Был Тарковский мне и по-человечески дорог. В середине шестидесятых, в период нашумевшего и гонимого нашего СМОГа, он решительно, очень смело поддержал меня. Он способствовал моему восстановлению в университет. Никогда не любивший общаться с писательским начальством, предпочитавший жить замкнуто и независимо, поодаль от всей этой пишущей не только стихи и прозу, но и доносы, и жалобы, продажной и грязной публики, он, тем не менее, в нужный момент, для того, чтобы помочь попавшему в беду молодому поэту, забыл о своей брезгливости по отношению к официальной писательской публике и о своих принципах, пересилил себя, проявил характер, нажал на какие-то там нужные рычаги, задействовал кое-каких порядочных людей, поговорил, с кем полагалось, – и, благодаря этим хлопотам, а также и хлопотам других, тоже принимавших в этой истории участие, людей, – да той же Лидии Борисовны Либединской, по рождению – графини, но еще и вдовы советского классика, что давало ей возможность независимо и смело себя вести, хотя, впрочем, и своего характера у нее хватало, да и всегда внимательна бывала она к людям, – был я восстановлен в МГУ.

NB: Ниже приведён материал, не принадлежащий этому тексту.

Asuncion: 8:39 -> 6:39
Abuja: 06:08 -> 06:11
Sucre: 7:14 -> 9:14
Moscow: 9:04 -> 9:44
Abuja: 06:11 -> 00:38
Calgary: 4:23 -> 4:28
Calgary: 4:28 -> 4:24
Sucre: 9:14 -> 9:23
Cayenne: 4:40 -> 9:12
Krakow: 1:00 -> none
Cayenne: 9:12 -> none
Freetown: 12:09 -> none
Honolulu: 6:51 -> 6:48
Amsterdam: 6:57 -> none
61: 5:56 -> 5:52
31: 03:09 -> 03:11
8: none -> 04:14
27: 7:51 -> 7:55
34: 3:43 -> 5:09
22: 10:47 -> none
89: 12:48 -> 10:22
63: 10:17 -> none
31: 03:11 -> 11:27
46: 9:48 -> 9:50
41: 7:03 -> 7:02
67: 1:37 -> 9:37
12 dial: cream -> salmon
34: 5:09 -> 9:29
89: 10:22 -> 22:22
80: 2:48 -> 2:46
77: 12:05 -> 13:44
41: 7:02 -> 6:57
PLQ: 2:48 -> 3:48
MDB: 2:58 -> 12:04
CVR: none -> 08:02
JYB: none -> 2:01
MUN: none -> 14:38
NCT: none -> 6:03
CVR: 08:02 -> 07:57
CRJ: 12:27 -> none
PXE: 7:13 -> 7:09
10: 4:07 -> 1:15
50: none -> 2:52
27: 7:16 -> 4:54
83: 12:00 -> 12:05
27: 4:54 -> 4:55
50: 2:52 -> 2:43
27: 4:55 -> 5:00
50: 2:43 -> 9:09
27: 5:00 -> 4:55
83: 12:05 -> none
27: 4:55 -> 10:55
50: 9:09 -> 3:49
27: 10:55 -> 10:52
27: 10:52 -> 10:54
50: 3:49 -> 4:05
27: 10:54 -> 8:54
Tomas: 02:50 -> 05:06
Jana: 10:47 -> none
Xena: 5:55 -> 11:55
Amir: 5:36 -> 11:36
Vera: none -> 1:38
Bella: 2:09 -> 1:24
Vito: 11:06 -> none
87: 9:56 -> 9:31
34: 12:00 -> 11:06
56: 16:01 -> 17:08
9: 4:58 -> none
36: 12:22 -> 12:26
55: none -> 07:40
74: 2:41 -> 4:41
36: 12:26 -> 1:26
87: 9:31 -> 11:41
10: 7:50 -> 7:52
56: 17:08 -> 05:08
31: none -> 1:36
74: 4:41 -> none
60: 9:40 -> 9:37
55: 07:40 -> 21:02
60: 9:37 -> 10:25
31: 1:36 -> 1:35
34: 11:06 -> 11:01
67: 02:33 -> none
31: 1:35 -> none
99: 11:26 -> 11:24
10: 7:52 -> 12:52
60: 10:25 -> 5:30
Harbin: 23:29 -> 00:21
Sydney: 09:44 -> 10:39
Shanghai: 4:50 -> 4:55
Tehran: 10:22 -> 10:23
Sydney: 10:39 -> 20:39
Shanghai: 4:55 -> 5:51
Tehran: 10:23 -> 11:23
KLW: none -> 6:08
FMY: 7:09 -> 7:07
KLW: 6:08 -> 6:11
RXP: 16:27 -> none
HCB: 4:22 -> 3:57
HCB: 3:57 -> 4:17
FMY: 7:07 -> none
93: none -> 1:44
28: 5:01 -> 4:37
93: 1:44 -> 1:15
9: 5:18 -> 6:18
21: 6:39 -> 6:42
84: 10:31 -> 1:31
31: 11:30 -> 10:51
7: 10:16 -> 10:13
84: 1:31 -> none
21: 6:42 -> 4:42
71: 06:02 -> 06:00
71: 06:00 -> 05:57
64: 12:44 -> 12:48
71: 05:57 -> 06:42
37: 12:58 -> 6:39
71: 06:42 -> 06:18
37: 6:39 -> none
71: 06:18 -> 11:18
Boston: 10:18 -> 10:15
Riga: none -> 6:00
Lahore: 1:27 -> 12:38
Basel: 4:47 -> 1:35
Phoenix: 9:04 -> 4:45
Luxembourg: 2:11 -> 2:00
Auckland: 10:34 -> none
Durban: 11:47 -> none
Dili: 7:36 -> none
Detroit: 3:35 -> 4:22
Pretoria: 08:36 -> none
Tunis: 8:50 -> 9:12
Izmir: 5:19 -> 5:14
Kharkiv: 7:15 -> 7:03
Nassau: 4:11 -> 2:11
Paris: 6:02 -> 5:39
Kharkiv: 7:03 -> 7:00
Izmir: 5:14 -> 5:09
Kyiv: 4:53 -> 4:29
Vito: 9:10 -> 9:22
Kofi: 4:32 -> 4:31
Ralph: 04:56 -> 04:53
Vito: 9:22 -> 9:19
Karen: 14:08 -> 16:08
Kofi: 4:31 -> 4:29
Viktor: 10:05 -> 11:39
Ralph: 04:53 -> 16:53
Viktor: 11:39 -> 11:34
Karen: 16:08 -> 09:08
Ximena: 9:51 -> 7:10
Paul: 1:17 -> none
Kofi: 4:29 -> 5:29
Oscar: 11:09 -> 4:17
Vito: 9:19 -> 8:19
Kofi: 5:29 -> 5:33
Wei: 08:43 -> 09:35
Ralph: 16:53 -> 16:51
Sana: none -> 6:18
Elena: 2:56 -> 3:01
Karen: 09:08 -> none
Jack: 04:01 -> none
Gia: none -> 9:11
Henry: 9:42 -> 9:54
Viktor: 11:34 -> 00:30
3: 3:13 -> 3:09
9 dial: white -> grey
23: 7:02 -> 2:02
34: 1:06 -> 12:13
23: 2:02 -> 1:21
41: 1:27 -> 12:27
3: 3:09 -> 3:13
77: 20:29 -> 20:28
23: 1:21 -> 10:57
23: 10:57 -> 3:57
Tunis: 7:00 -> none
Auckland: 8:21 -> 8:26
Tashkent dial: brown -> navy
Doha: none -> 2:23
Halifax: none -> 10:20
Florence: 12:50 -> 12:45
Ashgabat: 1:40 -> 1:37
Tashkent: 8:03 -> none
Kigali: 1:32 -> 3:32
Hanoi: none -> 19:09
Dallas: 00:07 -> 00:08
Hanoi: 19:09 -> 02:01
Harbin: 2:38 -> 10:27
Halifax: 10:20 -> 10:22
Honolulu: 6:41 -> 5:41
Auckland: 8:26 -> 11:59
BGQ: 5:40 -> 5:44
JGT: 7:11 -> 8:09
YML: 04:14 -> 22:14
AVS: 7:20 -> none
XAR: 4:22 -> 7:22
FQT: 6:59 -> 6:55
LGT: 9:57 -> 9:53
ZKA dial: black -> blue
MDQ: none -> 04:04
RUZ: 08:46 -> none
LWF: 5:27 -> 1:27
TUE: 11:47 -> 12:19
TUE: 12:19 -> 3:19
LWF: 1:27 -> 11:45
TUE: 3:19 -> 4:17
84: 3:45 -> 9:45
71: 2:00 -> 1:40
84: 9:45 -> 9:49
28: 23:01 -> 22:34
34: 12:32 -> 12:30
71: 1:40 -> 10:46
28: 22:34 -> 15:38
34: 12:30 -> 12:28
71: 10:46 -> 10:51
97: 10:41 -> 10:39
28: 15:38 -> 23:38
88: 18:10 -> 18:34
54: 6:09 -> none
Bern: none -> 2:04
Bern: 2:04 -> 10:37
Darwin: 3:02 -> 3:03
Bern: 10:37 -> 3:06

Чуть позже, после этих событий, окончившихся победой, Тарковский, известный затворник, сознательно согласился «работать с молодыми» – так это тогда называлось.
Наш знаменитый СМОГ взорвал изнутри всю московскую литературную жизнь. Так просто, без наказания кому полагается, без бдительного надзора над всеми, ни власти, ни кагэбешники оставить все это уже не могли. С молодыми надо было что-то делать, иначе – иначе мало ли чего можно от них еще ожидать? И так на Западе сколько о них пишут и говорят. Вся молодежь тянется к этим смогистам. Значит, прежде всего, надо взять всю пишущую молодежь под свой контроль. Для этого срочно учредили разные литературные секции при союзе писателей, непосредственно для молодых. Постановили – сделали. Но не назначать ведь руководить этими секциями кондовых своих литературных функционеров. Да к ним и на пушечный выстрел никто из молодежи не подойдет! Нужны – серьезные, уважаемые молодежью люди. Для такого дела даже известные своей принципиальностью и определенной позицией но отношению к режиму поэты годятся. А что? К ним и пойдут. Ну вот например – к Тарковскому. Предложило ему писательское начальство вести одну из секций. Тарковский взял да и согласился. И пишущая молодежь к нему не просто пришла – валом повалила. И плевать всем было на контроль и надзор. Поэзия – вот что было прежде всего и выше всего.
Арсений Александрович очень высоко ценил мои стихи. Это было – его, собственное, мнение. Это было – его суждение. Так он считал. Так и говорил.
Еще тогда, в шестидесятых, мне самые разные люди, с разных сторон, имеющие хоть какое-то отношение к литературе, сами пишущие или просто любители, всегда присутствующие на поэтических сборищах, то по отдельности, то порой и сразу в несколько голосов, говорили – со значением, с придыханием, с закатыванием кверху глаз и прочими, подчеркивающими, видимо, по их понятиям, передаваемые ими слова ужимками, гримасами и речевыми эффектами, все твердили, твердили, кто – полушепотом, кто – нарочито громко, чтобы все вокруг услышали, – что вот, мол, Арсений Александрович Тарковский уж так ко мне серьезно относится, уж так обо мне хорошо всегда говорит, что это прямо сверхсобытие, да и только.
Всем известно было, что Тарковский, человек вообще сдержанный в проявлении своих эмоций, да к тому же и чрезвычайно скупой на похвалы, если не сказать больше, так вот просто, для красного словца, говорить, а тем паче хвалить кого-нибудь, никогда и ни за что не станет. Значит, есть, действительно есть что-то этакое в этом Алейникове, если Тарковский и тот расщедрился вдруг, перешел даже на всякие там высокие слова.